ACTIONS TO TAKE:
A - Reproduce, word for word, the part of the proposal page that opens with the words containing "03-10-2011 13:41:55 UTC" and closes with "to block it.".
B - On the proposal page, what name does a rule get if it would ever have no name?

EXTRACT:

☆ ☆ ☆ ☆ ☆ ☆ ☆

Monday, October 03, 2011

Proposal: Untitled (2011)

Reached quorum 8 votes to 0. Enacted by Kevan.

Adminned at 05 Oct 2011 02:32:28 UTC

In the rule “Resolution of Proposals”, remove “Immediately after enacting a proposal that causes a rule with no name to be added to the ruleset, unless the proposal specifically states that the rule should have no name, the enacting admin can change the rule’s title to give it a name, so long as doing so does not change the meaning of any part of the ruleset, nor change any properties of the rule (such as specific words in the title) that the ruleset specifically cares about.”

To the appendix “Rules and Proposals”, add:-

If a rule would ever have no name, it is instead named “Unnamed Rule”.

Cutting out the weird “when enacting a rule with no name, admins can inject any text, so long as it’s not X or Y” thing and just having unnamed rules (however they arise) being called “Unnamed Rule”.

Comments

Wooble:

03-10-2011 11:44:51 UTC

for

Prince Anduril:

03-10-2011 12:22:53 UTC

for

Yep. Didn’t notice it before, but there’s got to be a scam there.

bateleur:

03-10-2011 12:43:09 UTC

for

Josh: Observer he/they

03-10-2011 12:55:31 UTC

for

ais523:

03-10-2011 13:28:41 UTC

:NOVOTE: I didn’t intend a scam in the rule in question when I wrote it. (Of course, that doesn’t mean that none exists.) This also has never lead to a scam over at Agora, somehow, which is strange given that basically the same rule exists there (with fewer safeguards!) and rule titles have been held via CFJ to potentially have an effect on the game, together with Agora being a place where core rules scams are encouraged.

Kevan: he/him

03-10-2011 13:38:26 UTC

Didn’t realise this was your rule. It feels like there must be some tricksy way to have a proposal title that camouflages itself against “does not change the meaning of any part of the ruleset” - some silly “the ruleset is considered to have been in the same state as it is now, prior to the proposal which created this sentence” clause, or something. Give me a place to stand and the ability to inject arbitrary ruleset text.

ais523:

03-10-2011 13:41:55 UTC

Yep, I agree that there’s probably a scam on that somewhere, if rule titles have meaning in BlogNomic. The clause was more to stop someone putting (Blue) or (Owned by Bucky) or [Invention] or some similar ruleset-defined clause in the title (in Agora, rule titles tend not to be significant in that manner). It wasn’t to stop people putting “Ten seconds from the enactment of this rule the body of this rule changes to state ‘Kevan may achieve victory’” in the title, because that sort of thing, I suspect doesn’t work anyway, and it would be foolish to try to block it.

Prince Anduril:

03-10-2011 17:42:45 UTC

I’m just dipping my toe into the scamming world, but couldn’t you simply design a proposal which has no malevolent effects, but then change a title to a dynastic keyword, changing the sense of the new proposal, thus making it incredibly powerful for someone willing to painstakingly construct a proposal without it being too obvious.

☆ ☆ ☆ ☆ ☆ ☆ ☆

MATERIAL PROVIDED:
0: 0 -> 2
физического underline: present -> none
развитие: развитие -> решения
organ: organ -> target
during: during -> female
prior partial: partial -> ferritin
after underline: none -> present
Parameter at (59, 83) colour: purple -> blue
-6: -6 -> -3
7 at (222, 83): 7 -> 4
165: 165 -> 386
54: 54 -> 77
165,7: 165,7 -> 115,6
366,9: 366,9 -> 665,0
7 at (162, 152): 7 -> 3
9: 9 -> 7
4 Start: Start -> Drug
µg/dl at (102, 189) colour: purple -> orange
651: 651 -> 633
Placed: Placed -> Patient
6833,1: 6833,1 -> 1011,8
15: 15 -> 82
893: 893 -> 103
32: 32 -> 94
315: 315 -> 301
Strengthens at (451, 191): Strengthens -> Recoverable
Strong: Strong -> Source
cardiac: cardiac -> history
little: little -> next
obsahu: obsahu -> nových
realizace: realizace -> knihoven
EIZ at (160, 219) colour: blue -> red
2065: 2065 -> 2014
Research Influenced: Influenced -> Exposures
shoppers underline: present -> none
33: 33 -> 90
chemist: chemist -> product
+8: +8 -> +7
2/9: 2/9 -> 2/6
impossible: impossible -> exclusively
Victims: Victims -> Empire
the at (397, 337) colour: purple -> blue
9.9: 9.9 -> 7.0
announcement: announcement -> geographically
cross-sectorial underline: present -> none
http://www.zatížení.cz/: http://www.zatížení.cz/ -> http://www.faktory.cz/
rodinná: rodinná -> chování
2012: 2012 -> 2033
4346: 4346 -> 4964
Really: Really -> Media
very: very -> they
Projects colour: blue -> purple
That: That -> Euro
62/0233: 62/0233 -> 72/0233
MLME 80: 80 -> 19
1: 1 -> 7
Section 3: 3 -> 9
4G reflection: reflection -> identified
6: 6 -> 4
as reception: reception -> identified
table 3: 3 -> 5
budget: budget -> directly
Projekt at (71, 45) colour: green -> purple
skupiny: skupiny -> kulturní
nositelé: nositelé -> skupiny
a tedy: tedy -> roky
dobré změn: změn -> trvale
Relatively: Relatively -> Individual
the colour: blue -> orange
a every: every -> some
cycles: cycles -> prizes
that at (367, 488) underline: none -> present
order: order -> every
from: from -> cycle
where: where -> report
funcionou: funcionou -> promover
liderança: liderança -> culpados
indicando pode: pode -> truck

☆ ☆ ☆ ☆ ☆ ☆ ☆

ANSWERS:
A -
03-10-2011 13:41:55 UTC

Yep, I agree that there’s probably a scam on that somewhere, if rule titles have meaning in BlogNomic. The clause was more to stop someone putting (Blue) or (Owned by Bucky) or [Invention] or some similar ruleset-defined clause in the title (in Agora, rule titles tend not to be significant in that manner). It wasn’t to stop people putting “Ten seconds from the enactment of this rule the body of this rule changes to state ‘Kevan may achieve victory’” in the title, because that sort of thing, I suspect doesn’t work anyway, and it would be foolish to try to block it.

B - It is named "Unnamed Rule".